Update the entries in the stretch from "What is the change in value from 1 to 2?" through "Which slice is the largest?" by changing "slice" to "segment" and leaving everything else as it stands. Return only those lines, without the pictures.

▶ _The records_
*****
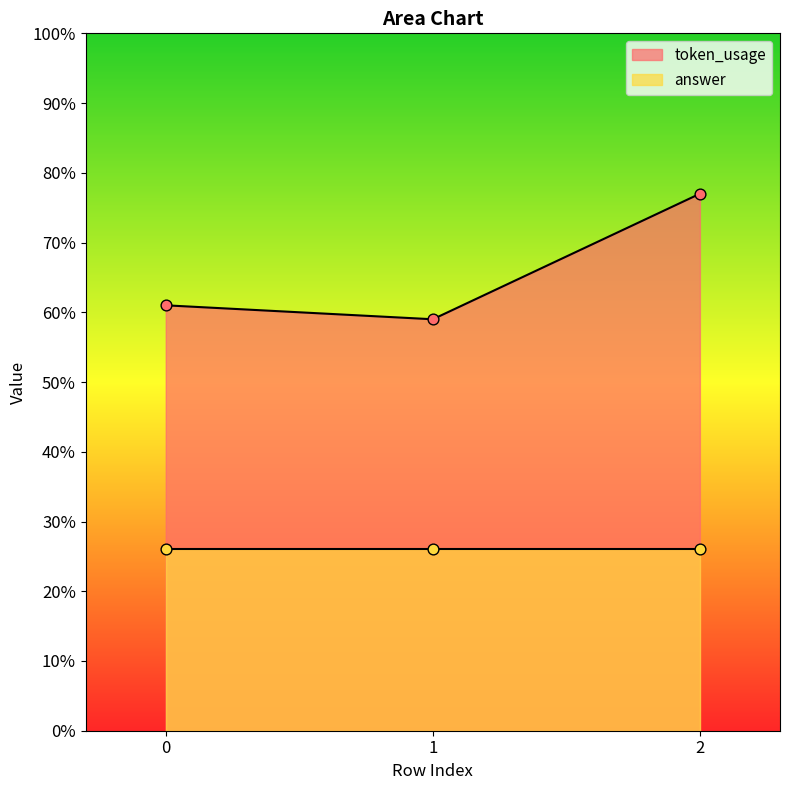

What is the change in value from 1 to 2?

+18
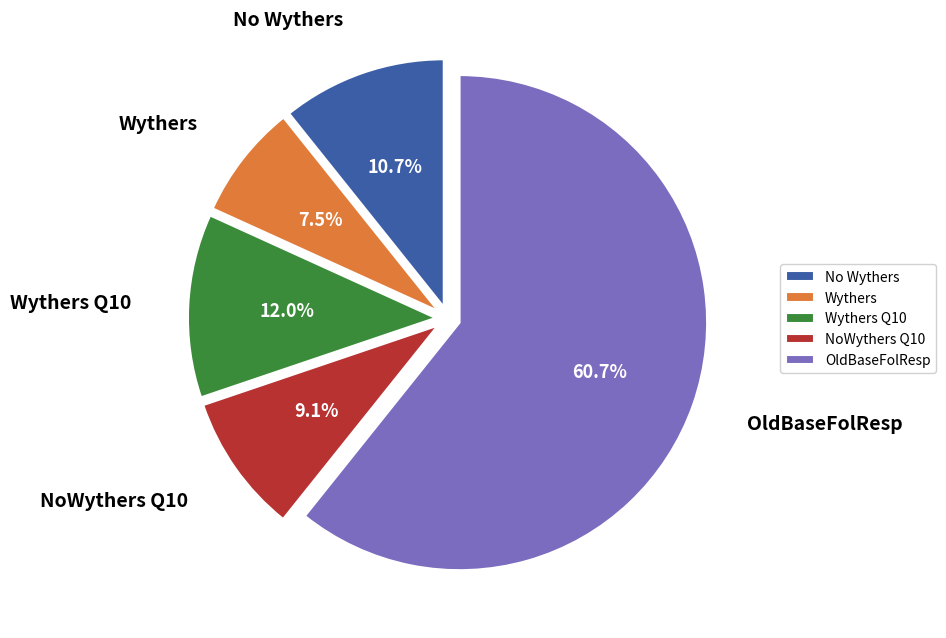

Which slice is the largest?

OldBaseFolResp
*****
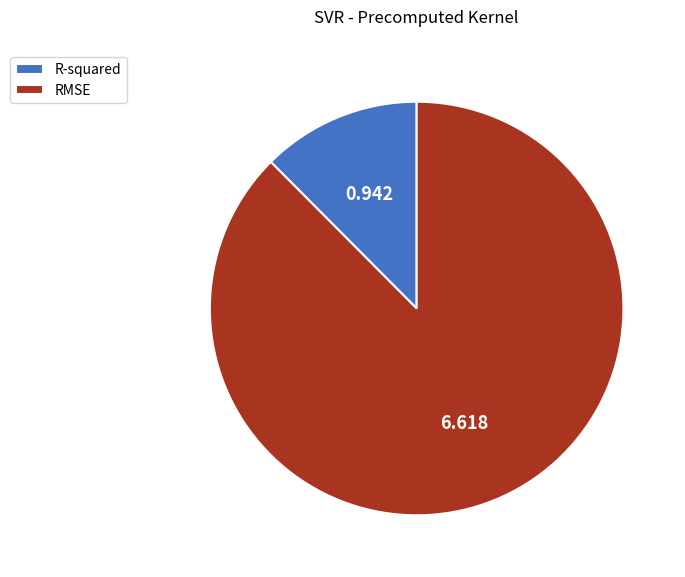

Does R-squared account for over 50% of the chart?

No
*****
▶ _Response to the task_
What is the change in value from 1 to 2?

+18

Which segment is the largest?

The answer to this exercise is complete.